Required work
Starting with the line that contains "middle dip: (194, 173)" and stopping after the line that contains "index mcp: (231, 110)", return each line below exactly as written, with no others.

━━ Entries shown

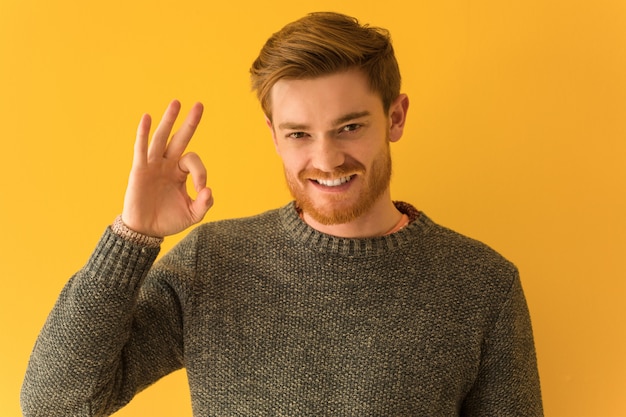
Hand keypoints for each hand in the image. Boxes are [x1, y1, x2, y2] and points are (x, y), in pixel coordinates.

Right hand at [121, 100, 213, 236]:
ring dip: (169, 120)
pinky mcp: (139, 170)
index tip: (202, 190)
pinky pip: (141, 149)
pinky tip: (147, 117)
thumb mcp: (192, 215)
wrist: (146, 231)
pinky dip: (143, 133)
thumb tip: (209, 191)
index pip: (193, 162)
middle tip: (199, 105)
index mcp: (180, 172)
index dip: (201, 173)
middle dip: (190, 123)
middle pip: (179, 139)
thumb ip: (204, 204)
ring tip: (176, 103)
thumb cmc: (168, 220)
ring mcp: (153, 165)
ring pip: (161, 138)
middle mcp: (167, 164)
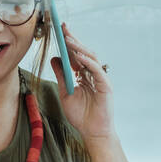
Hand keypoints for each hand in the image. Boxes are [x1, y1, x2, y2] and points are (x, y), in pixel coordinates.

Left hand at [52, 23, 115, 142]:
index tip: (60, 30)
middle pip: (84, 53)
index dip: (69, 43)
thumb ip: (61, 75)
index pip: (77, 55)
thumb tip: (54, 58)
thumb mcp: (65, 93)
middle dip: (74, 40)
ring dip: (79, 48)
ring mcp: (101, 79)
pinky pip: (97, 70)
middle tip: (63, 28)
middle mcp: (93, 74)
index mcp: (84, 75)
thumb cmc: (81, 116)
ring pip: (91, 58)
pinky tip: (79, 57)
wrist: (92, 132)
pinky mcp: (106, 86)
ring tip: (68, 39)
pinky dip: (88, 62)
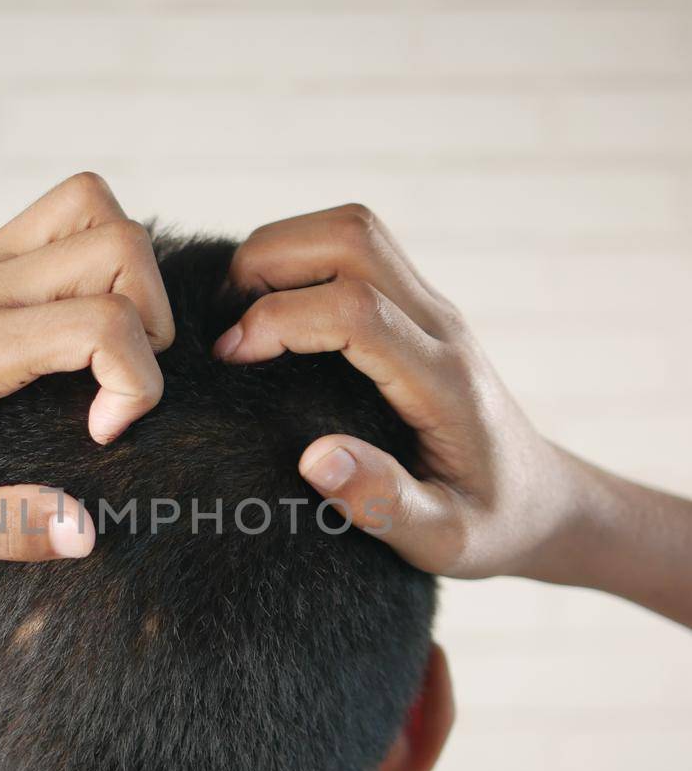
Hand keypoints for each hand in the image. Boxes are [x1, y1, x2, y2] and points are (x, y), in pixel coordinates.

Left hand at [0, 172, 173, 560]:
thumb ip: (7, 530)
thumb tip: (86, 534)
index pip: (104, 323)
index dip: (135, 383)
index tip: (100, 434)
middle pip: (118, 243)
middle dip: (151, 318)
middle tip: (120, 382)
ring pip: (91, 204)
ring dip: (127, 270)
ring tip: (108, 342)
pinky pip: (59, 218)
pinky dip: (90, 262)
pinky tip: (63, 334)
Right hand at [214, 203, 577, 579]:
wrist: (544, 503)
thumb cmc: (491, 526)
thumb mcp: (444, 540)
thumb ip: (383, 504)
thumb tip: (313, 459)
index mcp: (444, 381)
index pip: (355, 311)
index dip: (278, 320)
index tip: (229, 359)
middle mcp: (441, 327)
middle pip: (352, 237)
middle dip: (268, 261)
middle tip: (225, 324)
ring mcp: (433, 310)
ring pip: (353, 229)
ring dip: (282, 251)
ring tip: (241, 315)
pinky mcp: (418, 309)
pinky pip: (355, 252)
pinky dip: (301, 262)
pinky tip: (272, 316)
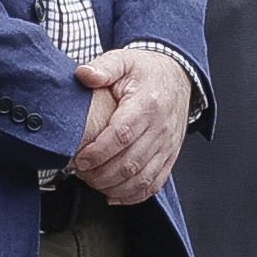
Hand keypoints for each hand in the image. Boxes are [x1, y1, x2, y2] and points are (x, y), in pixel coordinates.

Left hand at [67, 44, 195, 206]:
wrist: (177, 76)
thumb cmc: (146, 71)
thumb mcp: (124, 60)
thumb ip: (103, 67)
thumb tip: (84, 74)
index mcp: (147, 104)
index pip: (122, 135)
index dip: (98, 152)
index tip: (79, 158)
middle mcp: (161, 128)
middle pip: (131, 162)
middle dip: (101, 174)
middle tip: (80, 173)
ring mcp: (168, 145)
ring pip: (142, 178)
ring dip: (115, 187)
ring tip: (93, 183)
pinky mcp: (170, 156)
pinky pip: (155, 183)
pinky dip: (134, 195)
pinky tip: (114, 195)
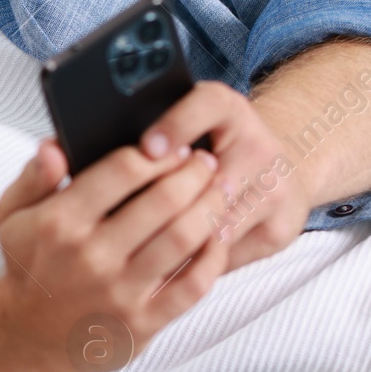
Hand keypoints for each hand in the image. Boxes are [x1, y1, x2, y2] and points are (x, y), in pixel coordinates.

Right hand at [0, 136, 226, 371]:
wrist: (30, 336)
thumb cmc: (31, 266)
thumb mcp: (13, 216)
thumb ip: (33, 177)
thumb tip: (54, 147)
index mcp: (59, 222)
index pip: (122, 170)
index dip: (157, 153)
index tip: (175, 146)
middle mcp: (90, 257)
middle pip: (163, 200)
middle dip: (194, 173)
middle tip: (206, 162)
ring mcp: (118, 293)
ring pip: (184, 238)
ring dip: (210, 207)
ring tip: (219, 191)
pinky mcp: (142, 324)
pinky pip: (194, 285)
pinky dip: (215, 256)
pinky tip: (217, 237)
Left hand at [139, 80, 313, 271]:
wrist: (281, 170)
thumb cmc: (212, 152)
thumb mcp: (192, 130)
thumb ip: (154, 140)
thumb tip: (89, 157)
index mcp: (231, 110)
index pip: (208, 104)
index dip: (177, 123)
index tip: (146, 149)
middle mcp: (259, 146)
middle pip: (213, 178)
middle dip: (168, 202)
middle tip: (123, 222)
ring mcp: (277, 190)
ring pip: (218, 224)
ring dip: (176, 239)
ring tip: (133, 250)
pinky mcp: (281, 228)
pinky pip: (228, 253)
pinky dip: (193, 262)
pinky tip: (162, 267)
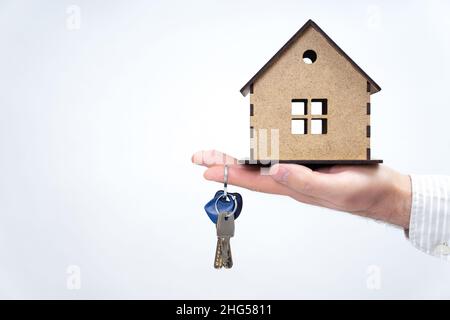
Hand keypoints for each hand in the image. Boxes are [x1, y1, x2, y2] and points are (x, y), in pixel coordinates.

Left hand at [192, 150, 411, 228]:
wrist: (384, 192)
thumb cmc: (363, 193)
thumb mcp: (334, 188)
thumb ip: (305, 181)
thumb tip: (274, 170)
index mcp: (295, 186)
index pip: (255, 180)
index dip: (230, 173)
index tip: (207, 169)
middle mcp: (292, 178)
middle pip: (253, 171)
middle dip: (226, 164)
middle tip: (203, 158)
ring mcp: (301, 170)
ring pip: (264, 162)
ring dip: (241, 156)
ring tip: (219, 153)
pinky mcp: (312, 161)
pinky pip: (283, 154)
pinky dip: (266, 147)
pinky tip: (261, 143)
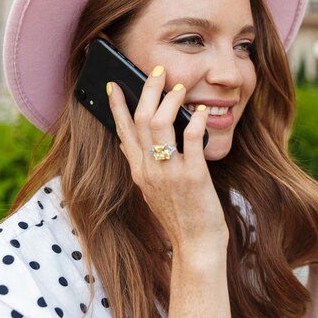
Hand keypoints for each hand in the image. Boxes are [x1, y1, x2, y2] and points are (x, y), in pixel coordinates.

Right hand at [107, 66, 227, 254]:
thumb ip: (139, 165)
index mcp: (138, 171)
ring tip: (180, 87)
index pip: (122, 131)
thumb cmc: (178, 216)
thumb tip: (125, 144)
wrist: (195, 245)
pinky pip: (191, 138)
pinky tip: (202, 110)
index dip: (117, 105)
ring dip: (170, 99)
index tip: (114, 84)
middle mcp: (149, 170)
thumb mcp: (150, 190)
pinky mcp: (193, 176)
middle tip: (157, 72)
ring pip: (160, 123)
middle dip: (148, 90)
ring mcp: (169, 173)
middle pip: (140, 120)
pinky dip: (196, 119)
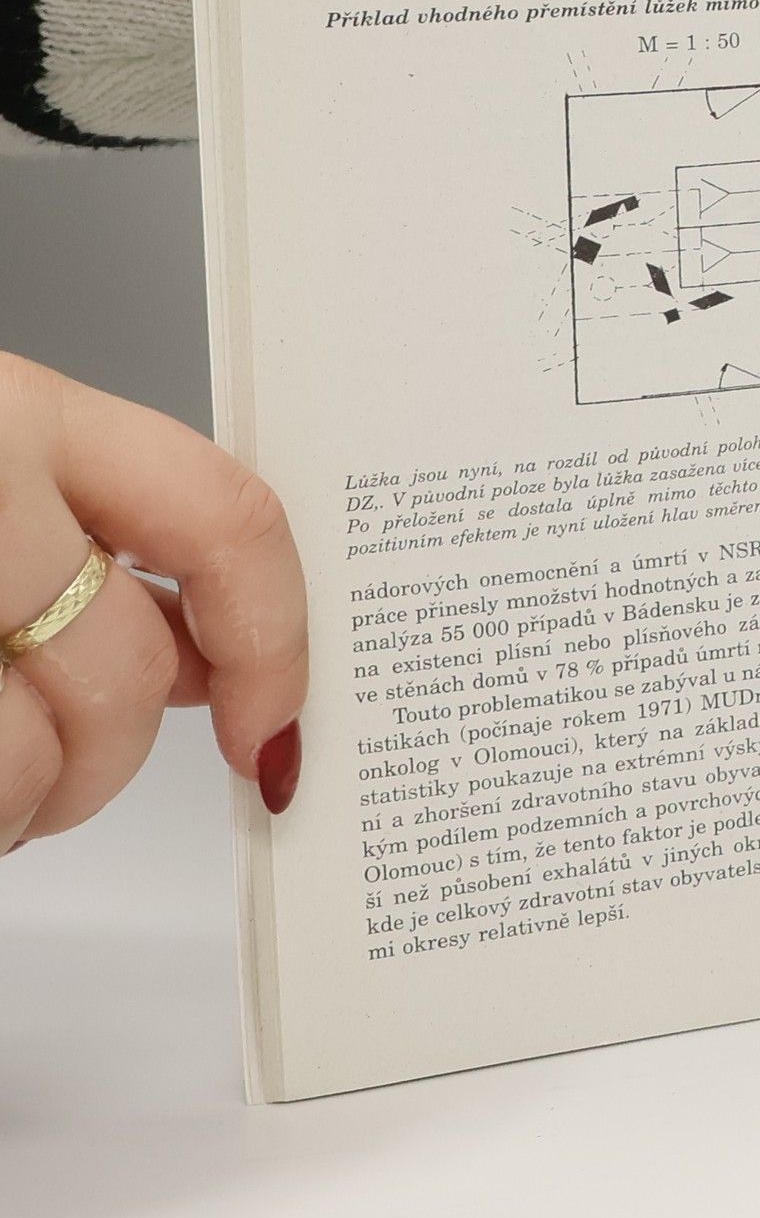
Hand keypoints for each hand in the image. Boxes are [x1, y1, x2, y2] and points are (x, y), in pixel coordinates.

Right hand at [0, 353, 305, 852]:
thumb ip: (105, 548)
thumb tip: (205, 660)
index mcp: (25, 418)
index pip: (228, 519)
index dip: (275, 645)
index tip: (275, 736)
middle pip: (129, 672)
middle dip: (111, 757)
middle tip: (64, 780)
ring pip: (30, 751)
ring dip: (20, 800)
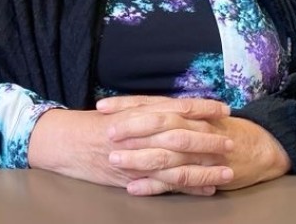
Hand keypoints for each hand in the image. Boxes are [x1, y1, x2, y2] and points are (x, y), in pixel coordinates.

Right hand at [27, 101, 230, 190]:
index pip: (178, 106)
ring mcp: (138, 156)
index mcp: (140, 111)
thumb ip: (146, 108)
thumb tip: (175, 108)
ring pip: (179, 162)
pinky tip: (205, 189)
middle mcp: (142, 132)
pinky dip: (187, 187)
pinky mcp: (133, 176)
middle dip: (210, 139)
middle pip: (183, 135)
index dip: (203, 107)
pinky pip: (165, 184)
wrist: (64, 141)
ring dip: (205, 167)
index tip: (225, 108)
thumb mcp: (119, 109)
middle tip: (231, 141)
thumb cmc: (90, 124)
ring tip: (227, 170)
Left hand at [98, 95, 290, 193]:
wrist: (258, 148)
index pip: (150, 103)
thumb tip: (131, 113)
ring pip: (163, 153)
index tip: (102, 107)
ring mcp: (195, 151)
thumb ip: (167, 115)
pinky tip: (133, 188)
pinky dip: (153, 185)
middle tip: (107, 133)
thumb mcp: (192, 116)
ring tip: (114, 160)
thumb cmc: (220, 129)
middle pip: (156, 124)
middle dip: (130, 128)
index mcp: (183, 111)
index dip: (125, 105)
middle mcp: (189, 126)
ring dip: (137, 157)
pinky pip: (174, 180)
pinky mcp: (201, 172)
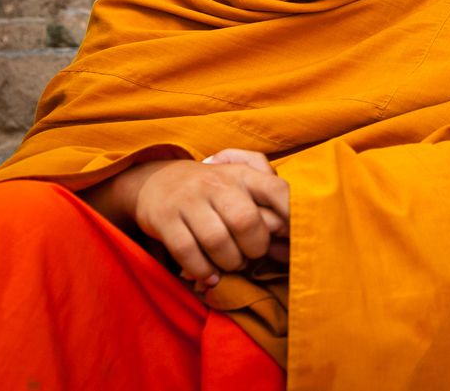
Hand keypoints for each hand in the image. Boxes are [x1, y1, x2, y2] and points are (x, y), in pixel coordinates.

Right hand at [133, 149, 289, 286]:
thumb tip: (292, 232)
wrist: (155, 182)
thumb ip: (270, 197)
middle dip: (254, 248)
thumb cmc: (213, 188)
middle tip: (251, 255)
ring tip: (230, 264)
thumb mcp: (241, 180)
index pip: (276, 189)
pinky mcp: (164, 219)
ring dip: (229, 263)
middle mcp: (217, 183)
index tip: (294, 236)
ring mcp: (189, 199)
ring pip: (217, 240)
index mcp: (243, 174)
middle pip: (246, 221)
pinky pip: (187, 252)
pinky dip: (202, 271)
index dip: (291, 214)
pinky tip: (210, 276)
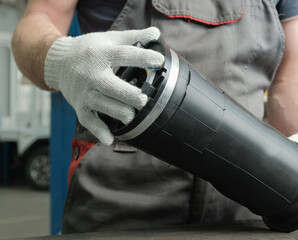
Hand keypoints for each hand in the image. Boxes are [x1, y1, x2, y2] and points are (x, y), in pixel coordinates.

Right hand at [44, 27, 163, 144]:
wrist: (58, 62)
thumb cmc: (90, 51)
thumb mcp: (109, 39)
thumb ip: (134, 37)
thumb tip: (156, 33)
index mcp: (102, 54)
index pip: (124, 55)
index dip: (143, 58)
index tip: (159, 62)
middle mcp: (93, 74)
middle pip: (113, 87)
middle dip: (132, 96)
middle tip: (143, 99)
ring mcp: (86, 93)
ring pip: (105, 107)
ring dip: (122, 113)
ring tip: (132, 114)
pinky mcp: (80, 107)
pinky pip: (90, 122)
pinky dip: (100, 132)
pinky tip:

━━━━

Answer
middle dip: (194, 173)
middle tip: (206, 162)
ring mcp: (118, 293)
ring pip: (184, 238)
ring dip: (210, 207)
ring tip: (219, 191)
pinky mcp: (142, 324)
pinky pip: (194, 285)
pinky dip: (215, 256)
pinky tip: (217, 237)
Left hand at [139, 80, 313, 271]:
wrist: (281, 170)
thumb cmc: (212, 152)
thumb mcp: (192, 130)
thumb ip: (154, 140)
thumb tip: (89, 157)
index mcp: (231, 110)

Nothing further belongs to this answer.